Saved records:
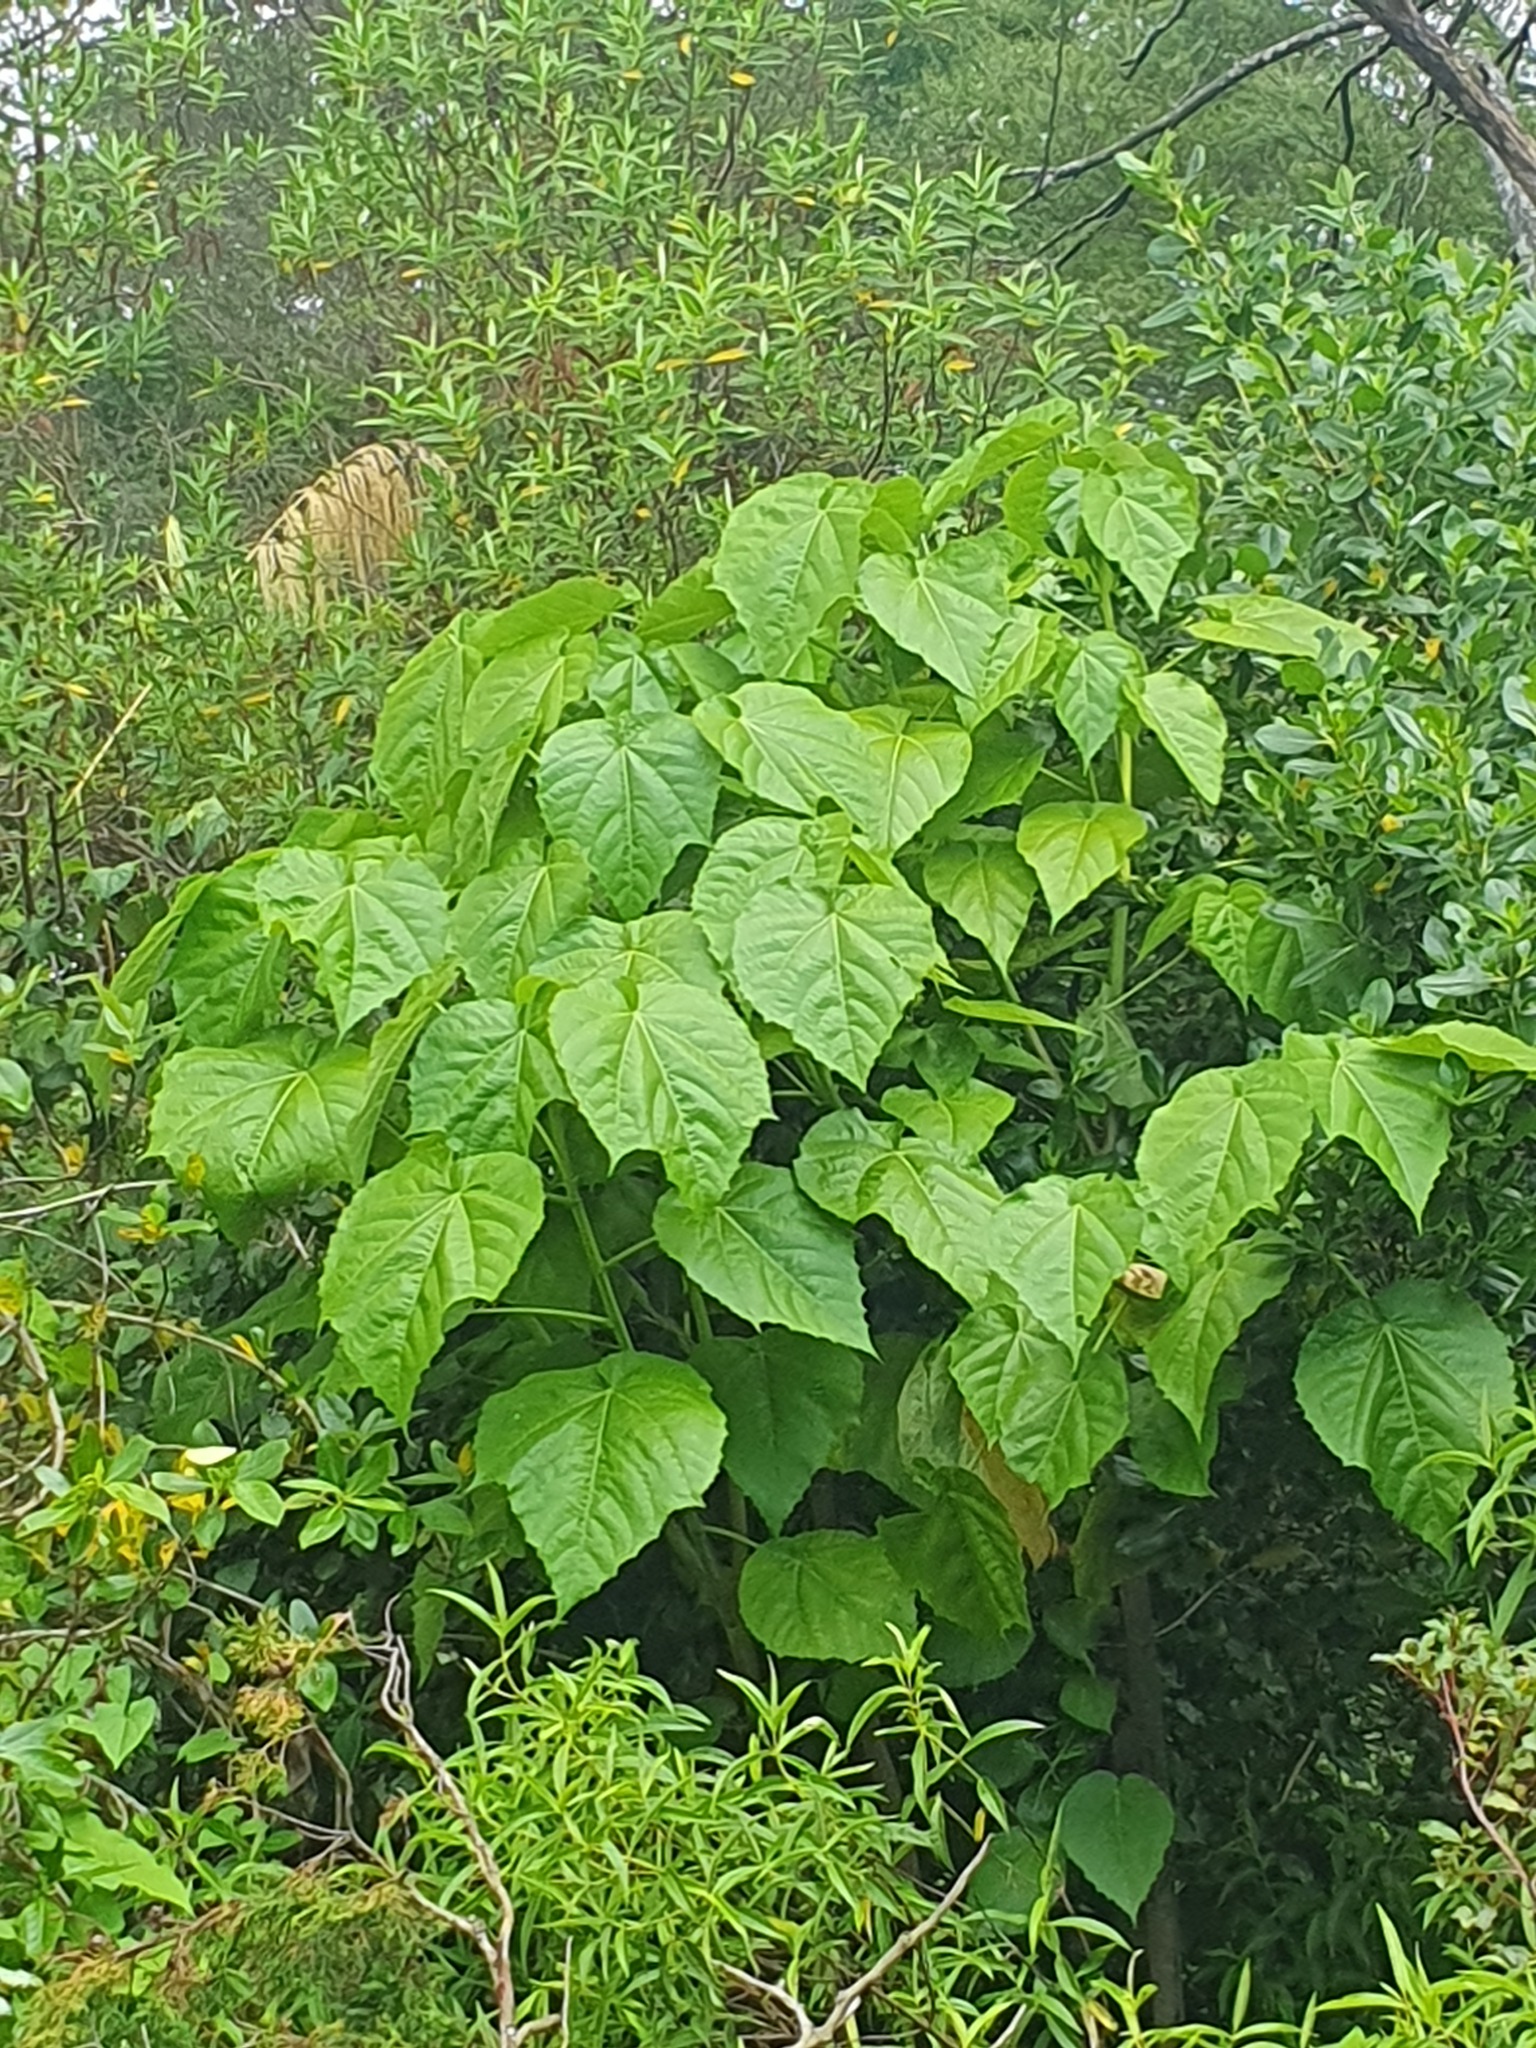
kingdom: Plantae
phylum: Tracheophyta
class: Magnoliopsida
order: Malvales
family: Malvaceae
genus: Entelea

...

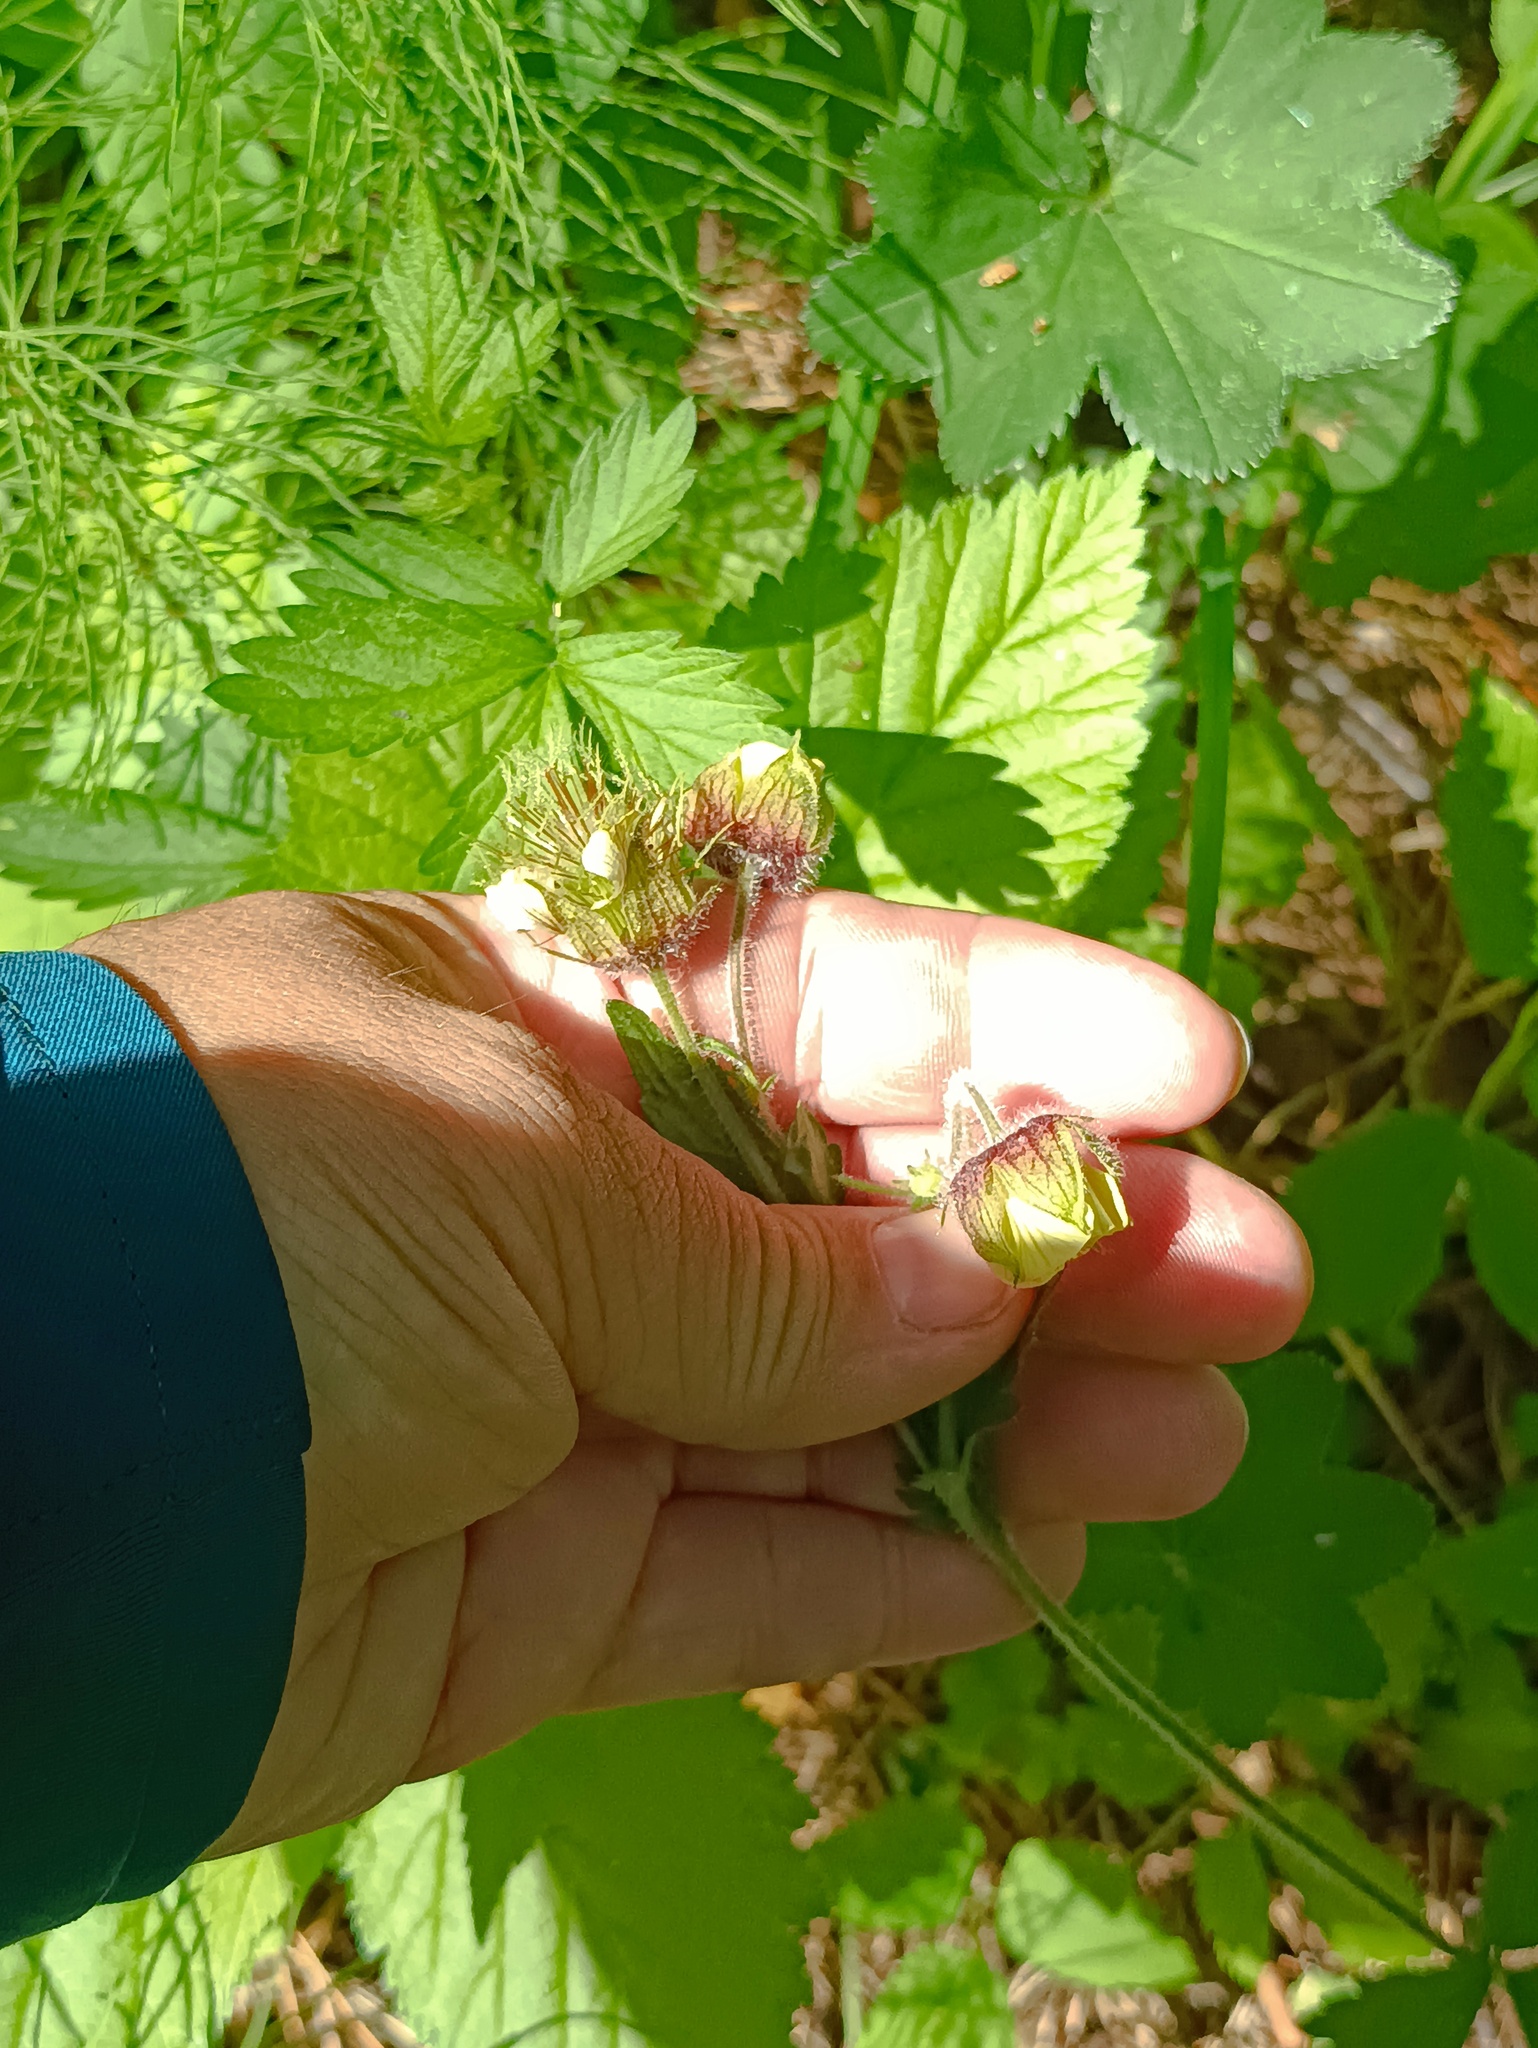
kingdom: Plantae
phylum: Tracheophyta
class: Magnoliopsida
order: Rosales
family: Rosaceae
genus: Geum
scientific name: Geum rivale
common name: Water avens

#### Short task
Rewrite the rows as a numbered list, starting at the line containing "order: Rosales" and ending at the line containing "common name: Water avens", and leave out any blank lines.

#### Task answer
1. order: Rosales
2. family: Rosaceae
3. genus: Geum
4. scientific name: Geum rivale
5. common name: Water avens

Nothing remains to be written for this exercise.